In Vitro Reconstruction of Axonal Heat Sensing with a Photothermal Nerve‐on‐a‐Chip

Thermal perception begins at the axon, yet traditional methods have struggled to isolate the rapid, sub‑second dynamics of heat‑induced firing. Conventional heating approaches—such as bulk temperature ramps or infrared lamps—lack spatial precision and often introduce mechanical artifacts, obscuring the intrinsic behavior of temperature‑sensitive ion channels. By integrating graphene photothermal elements directly into microfluidic axon‑guiding channels, the new nerve‑on‑a‑chip delivers pinpoint heating with microsecond control, eliminating confounding variables and opening a window onto the earliest events of peripheral thermosensation.

The platform’s dual‑function architecture merges localized photothermal stimulation with high‑density microelectrode arrays, enabling simultaneous electrical readout of action potentials. In rat dorsal root ganglion cultures, researchers observed immediate spike bursts followed by rapid desensitization, a hallmark of thermoreceptor activation. Human iPSC‑derived sensory neurons, by contrast, displayed a delayed onset of firing, highlighting species‑specific or maturation‑related differences in heat response. These findings demonstrate the system’s capacity to resolve distinct temporal signatures across cell types, providing a quantitative benchmark for future studies of ion channel pharmacology and axonal pathophysiology.

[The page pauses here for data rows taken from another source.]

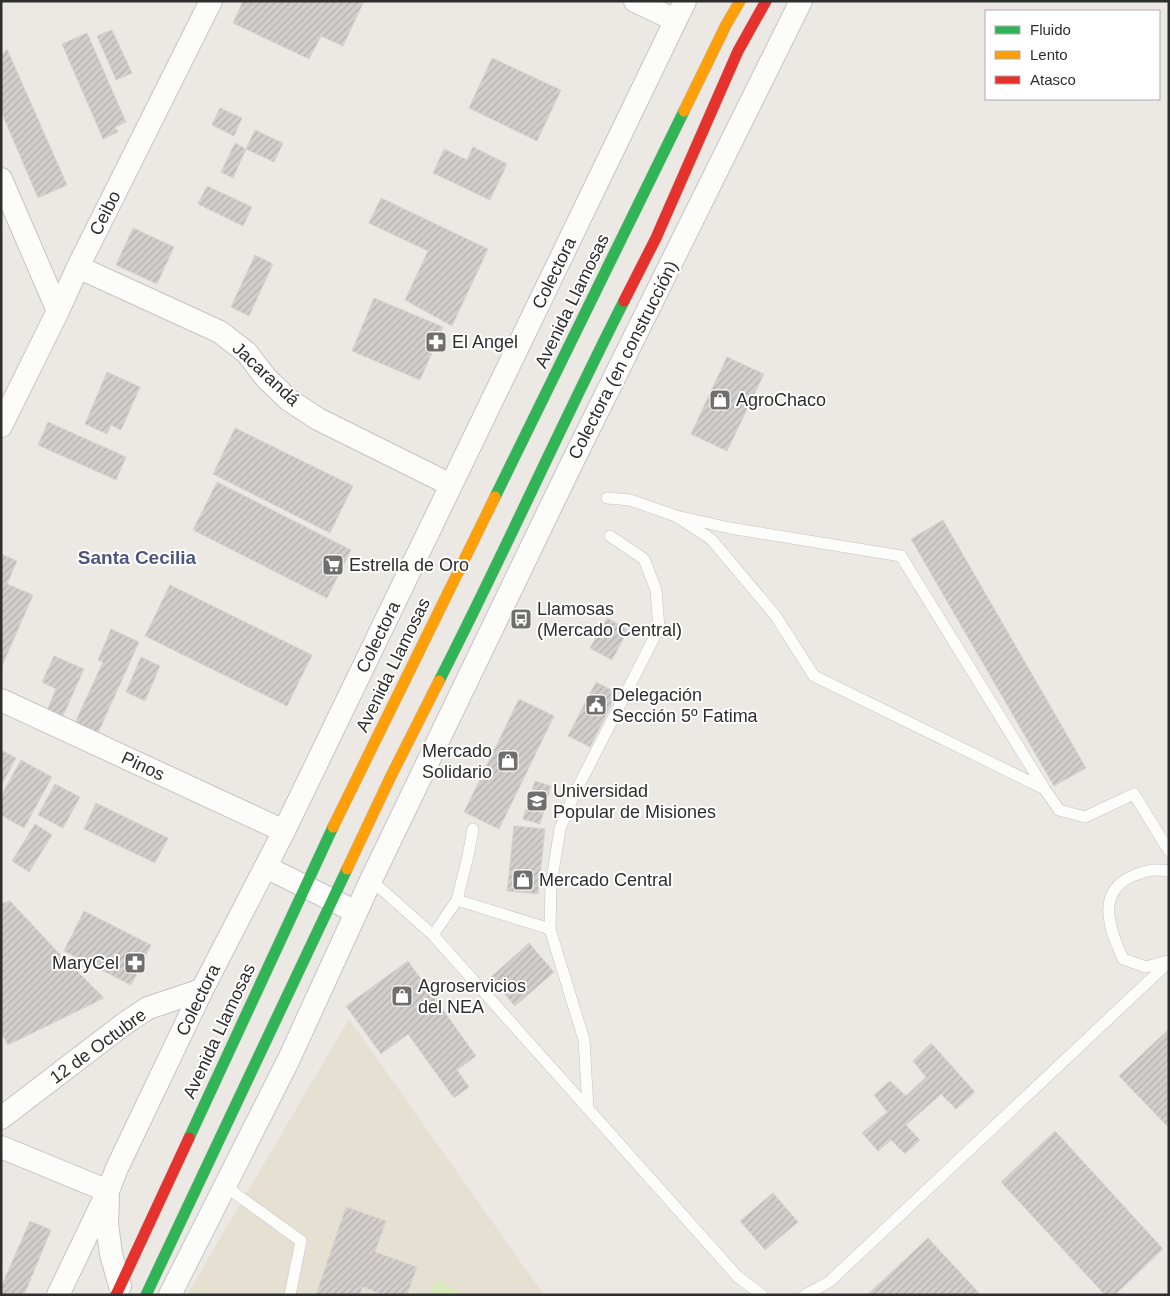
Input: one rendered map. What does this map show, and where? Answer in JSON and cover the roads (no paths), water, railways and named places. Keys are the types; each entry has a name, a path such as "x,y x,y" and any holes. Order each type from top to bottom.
{"highway":[{"name":"Avenida Llamosas","path":"118,1290 305,886 726,25 740,1"},
{"path":"146,1295 390,778 471,618 546,459 656,238 738,51 766,1"}],"street":[{"name":"Ceibo","path":"1,426 78,266 211,1"},
{"path":"635,1 680,11"},
{"path":"656,238 679,248 801,1"},
{"name":"Colectora","path":"58,1295 202,990 284,831 680,11"},
{"path":"1,179 58,311"},
{"name":"Colectora (en construcción)","path":"568,471 679,248"},
{"name":"Jacarandá","path":"78,266 220,332 247,353 266,378 290,400 311,414 451,485"},
{"path":"170,1295 289,1059 371,880 568,471 546,459"},
{"name":"Pinos","path":"1,700 284,831"},
{"path":"266,867 357,912"},
{"path":"332,899 371,880"},
{"name":"12 de Octubre","path":"1,1118 124,1024 148,1008 202,990"},
{"path":"1,1147 108,1192"},
{"name":"Colectora","path":"108,1192 108,1224 111,1254 118,1290"}],"lane":[{"path":"607,498 630,500 676,516 730,528 901,556 1059,810 1085,817 1134,794 1169,851"},
{"path":"676,516 711,539 775,615 814,676 1044,788"},
{"path":"588,1109 584,1040 550,929 551,884 560,829 573,797 659,628 656,590 644,559 610,536"},
{"path":"433,935 457,900 468,856 472,829"},
{"path":"1169,871 1152,868 1123,880 1109,900 1110,930 1123,959 1146,967 1169,961"},
{"path":"371,880 433,935 738,1277 762,1295"},
{"path":"457,900 550,929"},
{"path":"805,1295 829,1282 1169,961"},
{"path":"225,1186 301,1241 290,1295"}],"place":[{"name":"El Angel","path":"436,342"},
{"name":"AgroChaco","path":"720,400"},
{"name":"Estrella de Oro","path":"333,565"},
{"name":"Llamosas (Mercado Central)","path":"521,619"},
{"name":"Delegación Sección 5º Fatima","path":"596,705"},
{"name":"Mercado Solidario","path":"508,761"},
{"name":"Universidad Popular de Misiones","path":"537,801"},
{"name":"Mercado Central","path":"523,880"},
{"name":"MaryCel","path":"135,963"},
{"name":"Agroservicios del NEA","path":"402,996"}],"district":[{"name":"Santa Cecilia","path":"137,557"}]}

Beyond basic science, the chip offers a versatile platform for drug discovery and disease modeling. Its scalability allows parallel testing of candidate compounds that modulate temperature‑gated channels implicated in chronic pain, neuropathy, and neurodegenerative conditions. By reproducing peripheral nerve environments in a controlled, high‑throughput format, the technology can accelerate screening pipelines and reduce reliance on animal models. As the field moves toward precision neuro‑therapeutics, tools that faithfully capture axonal heat coding will be essential for translating molecular insights into clinical interventions.